Photo par Morgan Maassen
Soyons respectueux devant le possible dont nul ne sait la limite – Victor Hugo
En lisant récemment mon dernier exemplaire de Surfer Magazine, j’en suis venue à réfléchir au concept de frontières ou plutôt au concept de limites.
Bien sûr, d’un point de vue géographique, le surf amène à parcourir les quatre coins du globe afin de découvrir des nouvelles vagues. Même les plus chanceux qui sont nés face à l’océan n’hésitent pas à traverser les limites de leur pays pour aller surfer des spots mythiques, des vagues moins occupés ou tout simplement pour sortir de la routine et explorer des horizons nouveaux. S’il y a bien quelque chose qui vient avec la pratique de ce sport qu’on aime tant, outre le joli tan et les cheveux mêlés, c’est un passeport rempli d’estampes.
Mais bien au delà des frontières physiques, ce sont avant tout les limites psychologiques que nous sommes appelés à franchir dès que nous posons nos pieds sur une planche. L’océan étant un élément imprévisible, tout surfeur doit accepter de sortir un peu de sa zone de confort quand vient le temps d’affronter les vagues.
Je me rappelle d’une session bien particulière à Puerto Rico l’an passé. Après avoir passé quelques jours à surfer des vagues amusantes à hauteur d’épaule puis carrément des longues droites surfables uniquement en longboard, mon copain et moi nous étions réveillés un lundi matin avant l’aube afin de profiter d’une dernière session avant de sauter dans notre avion en direction de Montréal. Nous savions que le swell serait de retour mais au fur et à mesure que les premières lueurs du jour commençaient à éclaircir l’horizon, nous réalisions que les vagues dépassaient solidement le head high (se dit d’une vague aussi haute que la taille d’un humain). Mon copain, qui a presqu’appris à surfer avant de savoir marcher (j’exagère à peine) était aux anges tandis que moi, qui sors à peine de kookville, je restais silencieuse tout en cherchant le courage de me jeter à l’eau.
Ne voulant pas paraître lâche, j’ai fini par me lancer en me disant que mon copain serait là s’il arrivait quoi que ce soit. Mais plus nous pagayions vers le large, plus les vagues prenaient de l’ampleur. Les vagues continuaient de grossir et certaines atteignaient maintenant le double overhead (deux fois la hauteur d’un humain). Il y avait peu de surfeurs autour de moi et mon seul allié en profitait pour prendre une vague après l’autre et disparaissait de longues minutes, m’abandonnant à mon sort. J’étais prisonnière de mes émotions, prise entre la crainte de ces vagues si puissantes et si hautes, mon sentiment de respect devant ce spectacle absolument magnifique et l’envie de moi aussi, profiter de ces conditions optimales.
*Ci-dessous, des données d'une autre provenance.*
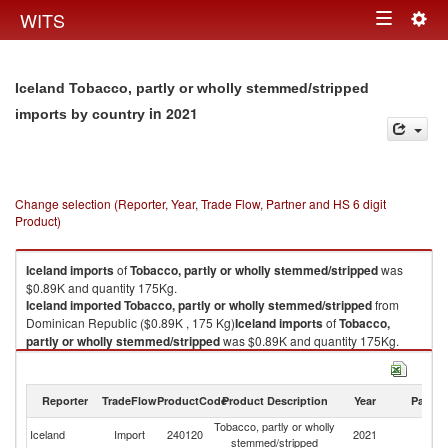
Togg
WITS
Toggle
navig
navigation
Iceland Tobacco, partly or wholly stemmed/stripped
in 2021
imports by country
Change selection (Reporter, Year, Trade Flow, Partner and HS 6 digit
Product)
Iceland
imports
of
Tobacco, partly or wholly stemmed/stripped
was
$0.89K and quantity 175Kg.
Iceland
imported
Tobacco, partly or wholly stemmed/stripped
from
Dominican Republic ($0.89K , 175 Kg)
Iceland
imports
of
Tobacco,
partly or wholly stemmed/stripped
was $0.89K and quantity 175Kg.
Iceland
imported
Tobacco, partly or wholly stemmed/stripped
from
Dominican Republic ($0.89K , 175 Kg).
Reporter
TradeFlow
ProductCode
Product Description
Year
Partne
Tobacco, partly or wholly stemmed/stripped exports by country in 2021
Tobacco, partly or wholly
D
Iceland
Import
240120
2021
stemmed/stripped
Re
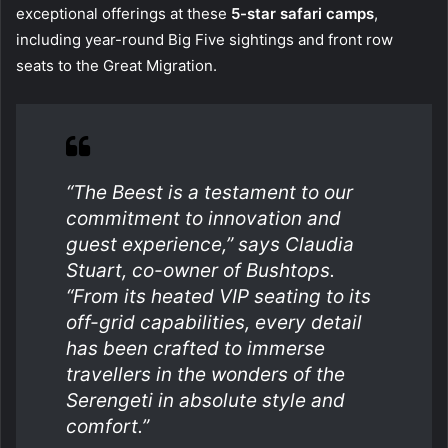
exceptional offerings at these
5-star safari camps
,
including year-round Big Five sightings and front row
seats to the Great Migration.
“The Beest is a testament to our
commitment to innovation and
guest experience,” says Claudia
Stuart, co-owner of Bushtops.
“From its heated VIP seating to its
off-grid capabilities, every detail
has been crafted to immerse
travellers in the wonders of the
Serengeti in absolute style and
comfort.”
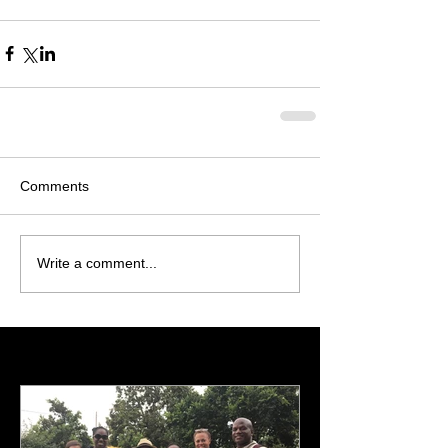
Comments
Write a comment...
Featured Posts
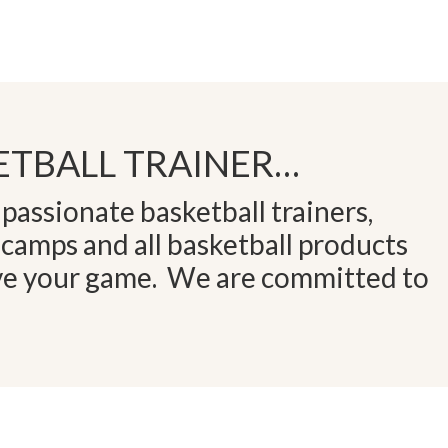
TBALL TRAINER…
passionate basketball trainers,
 camps and all basketball products
ve your game. We are committed to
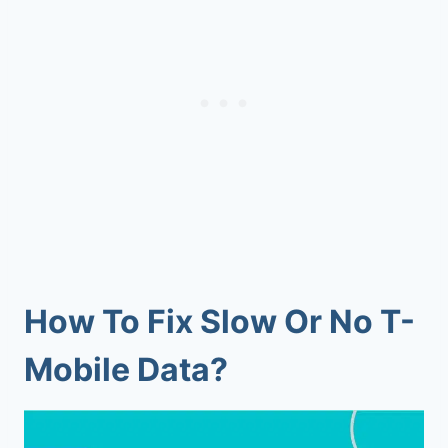
How To Fix Slow Or No T-
Mobile Data?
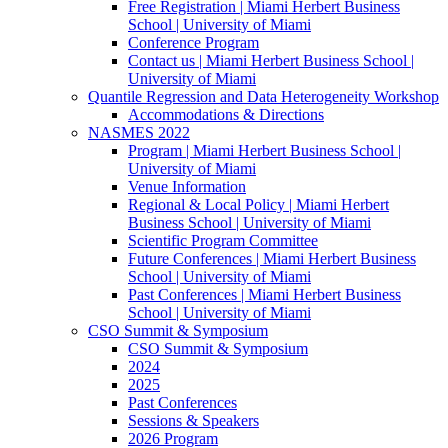
Free Registration | Miami Herbert Business
School | University of Miami
Conference Program
Contact us | Miami Herbert Business School |
University of Miami
Quantile Regression and Data Heterogeneity Workshop
Accommodations & Directions
NASMES 2022
Program | Miami Herbert Business School |
University of Miami
Venue Information
Regional & Local Policy | Miami Herbert
Business School | University of Miami
Scientific Program Committee
Future Conferences | Miami Herbert Business
School | University of Miami
Past Conferences | Miami Herbert Business
School | University of Miami
CSO Summit & Symposium
CSO Summit & Symposium
2024
2025
Past Conferences
Sessions & Speakers
2026 Program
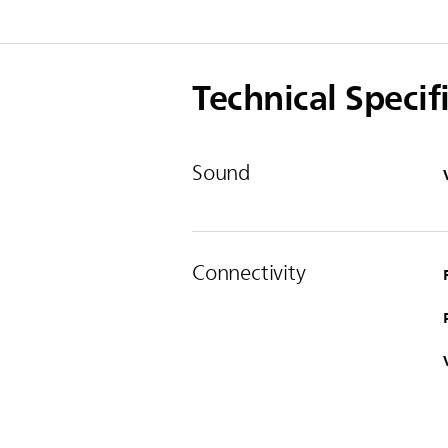
Technical Specif
Sound
Connectivity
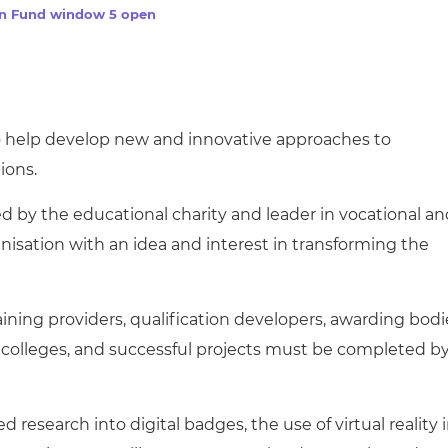
cement certificates - le
on Fund window 5 open
cement certificates - c
to help develop new and innovative approaches to
ions.
 by the educational charity and leader in vocational an
nisation with an idea and interest in transforming the
 training providers, qualification developers, awarding bodi
 colleges, and successful projects must be completed b
 research into digital badges, the use of virtual reality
Après de longues minutes à me dire que j’avais sûrement laissé mes couilles sur la plage, j’ai finalement trouvé le courage de me lancer et de tenter de prendre une vague. Le wipeout fût mé-mo-rable. J’ai essayé à nouveau, à quelques reprises, un peu à reculons, sans jamais réussir à surfer une vague. À chaque fois, la chute était sans merci. Au bout d’environ une heure, et après un énième wipeout particulièrement féroce, je me suis dit que ces conditions étaient au-delà de mes limites et qu’il était temps de rentrer.
En retournant vers la plage, je me sentais déchirée entre la fierté de m’être jetée à l’eau et l’amère déception de ne pas avoir réussi à attraper une vague qui aurait été exceptionnelle j’en suis sûre. J’étais déçue d’avoir été freinée par ces limites qui au final, n’existent que dans ma tête.
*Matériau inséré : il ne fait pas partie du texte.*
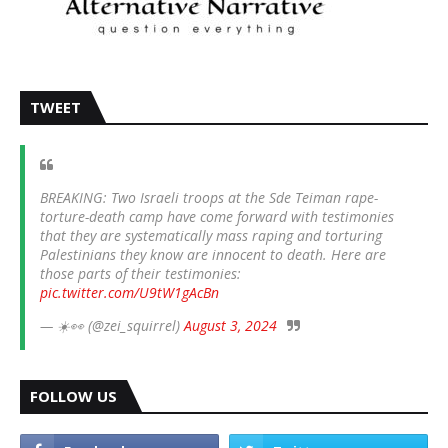
TWEET
BREAKING: Two Israeli troops at the Sde Teiman rape-
torture-death camp have come forward with testimonies
that they are systematically mass raping and torturing
Palestinians they know are innocent to death. Here are
those parts of their testimonies:
pic.twitter.com/U9tW1gAcBn
— ☀️👀 (@zei_squirrel)
August 3, 2024
FOLLOW US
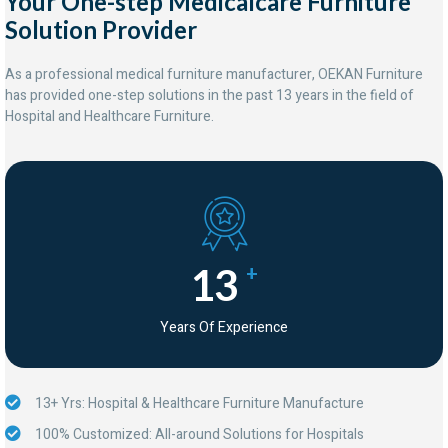
Your One-step Medicalcare Furniture
Solution Provider
As a professional medical furniture manufacturer, OEKAN Furniture
has provided one-step solutions in the past 13 years in the field of
Hospital and Healthcare Furniture.
13
+
Years Of Experience
13+ Yrs: Hospital & Healthcare Furniture Manufacture
100% Customized: All-around Solutions for Hospitals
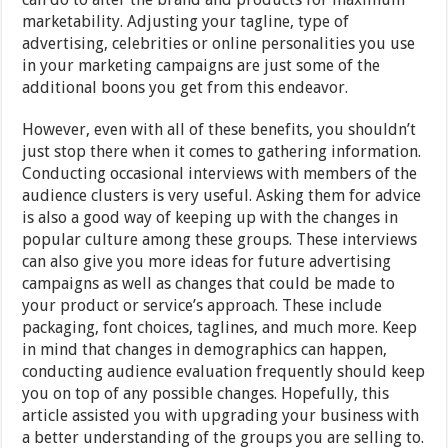
marketability. Adjusting your tagline, type of
advertising, celebrities or online personalities you use
in your marketing campaigns are just some of the
additional boons you get from this endeavor.
However, even with all of these benefits, you shouldn’t
just stop there when it comes to gathering information.
Conducting occasional interviews with members of the
audience clusters is very useful. Asking them for advice
is also a good way of keeping up with the changes in
popular culture among these groups. These interviews
can also give you more ideas for future advertising
campaigns as well as changes that could be made to
your product or service’s approach. These include
packaging, font choices, taglines, and much more. Keep
in mind that changes in demographics can happen,
conducting audience evaluation frequently should keep
you on top of any possible changes. Hopefully, this
article assisted you with upgrading your business with
a better understanding of the groups you are selling to.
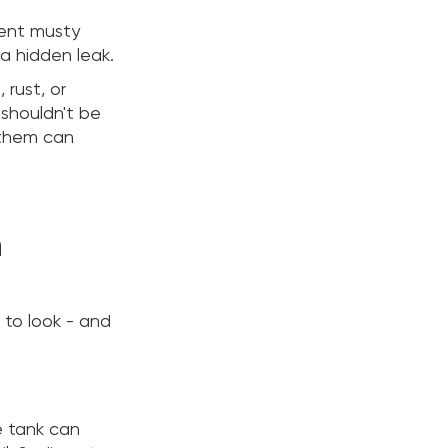
tent musty
 a hidden leak.
 rust, or
 shouldn't be
 them can
n
to look - and
e tank can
Durant mes nombreuses années à faire de la compétition d’aviron, j’avais pourtant appris à dépasser mes limites. Durant une course, lorsque je croyais que j’étais à bout de souffle, que tous mes muscles brûlaient et que mes poumons appelaient à l’aide, je poussais encore plus fort et c’est généralement à ce moment que la magie opérait et que je dépassais une adversaire.
Pourtant en surf, j’ai tendance à davantage respecter mes limites, peut-être, parce que l’océan peut parfois s’avérer effrayant, voire dangereux. Ces limites sont toutefois une construction de mon esprit ; je suis la seule à les fixer.
Mais qu’arriverait-il si j’essayais de les pousser un peu plus afin d’élargir le cadre de mon potentiel de quelques millimètres à chaque fois ?
Si ce lundi matin à Puerto Rico, au moment où j’avais décidé de retourner vers la plage, je m’étais dit –juste une dernière ?
Et si j’étirais le concept à tous les aspects de ma vie et qu’à chaque fois que je crois atteindre une limite, je me mets au défi d’en donner juste un peu plus ?
Et si nous nous y mettions tous ?
Et bien, j’ai l’impression qu’à nouveau, on verrait la magie opérer.